CRNC brings CPAC upstairs to students

Guests included Newt Gingrich, Justin Amash, and Reince Priebus.

With the rest of the Conservative Political Action Conference (CPAC) partygoers downstairs, an estimated 300 College Republicans packed into a hotel hallway Saturday afternoon, waiting to take photos with former Speaker of the House Newt Gingrich.

Gingrich wasn’t the first or only CPAC celebrity to visit the College Republican National Committee's (CRNC) seventh floor suite, but he did draw the biggest gathering of college students. Most listeners spilled out into the hallway, straining to hear Gingrich speak about innovation and his book Breakout, before being shepherded into the single-file photo line by the Prince George’s County Fire Department.

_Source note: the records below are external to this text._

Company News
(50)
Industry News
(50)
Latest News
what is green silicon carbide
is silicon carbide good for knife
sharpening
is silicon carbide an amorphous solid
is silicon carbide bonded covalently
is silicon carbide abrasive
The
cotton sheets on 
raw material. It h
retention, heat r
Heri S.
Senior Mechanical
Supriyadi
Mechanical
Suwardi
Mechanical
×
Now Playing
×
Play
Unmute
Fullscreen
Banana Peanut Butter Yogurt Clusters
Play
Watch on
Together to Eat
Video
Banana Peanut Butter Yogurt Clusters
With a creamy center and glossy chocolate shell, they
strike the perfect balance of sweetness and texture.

This event couldn’t be found on the official CPAC schedule, and missing also were visits to the Gaylord Hotel’s seventh floor by Rep. Justin Amash (R-Mich.), Republican National Committee Chairman Reince Priebus, and Republican National Committee Co-Chair Sharon Day. Instead, the CRNC informed College Republicans via mass texts of the meetings beforehand.

“I think events like this, where speakers come to where they are, where they show young people that they’re important and that they are being listened to, it’s just incredibly important,” CRNC National Chair Alex Smith told Campus Reform.

“It means a lot for these CRs got to see Chairman Priebus on the faraway stage but rather right in the room with them, showing them that he cares enough to talk to them.”

Smith said that she hopes this mix—of leaders, students, parties, and politics—“bridges the divide” between college students and politicians, adding that she has faith this will fuel more conservative lawmakers to integrate with students on campuses nationwide.

Smith also wasn’t surprised that 70-year-old Gingrich was such a hit among students Saturday afternoon, calling him “someone that very much gets young people.”

“He is just always innovating, always thinking on the cutting-edge, just incredibly smart,” Smith said. “And he’s just someone who is not afraid to just overthrow the conventional wisdom and start thinking along new lines which I just find incredibly impressive for someone of his experience.”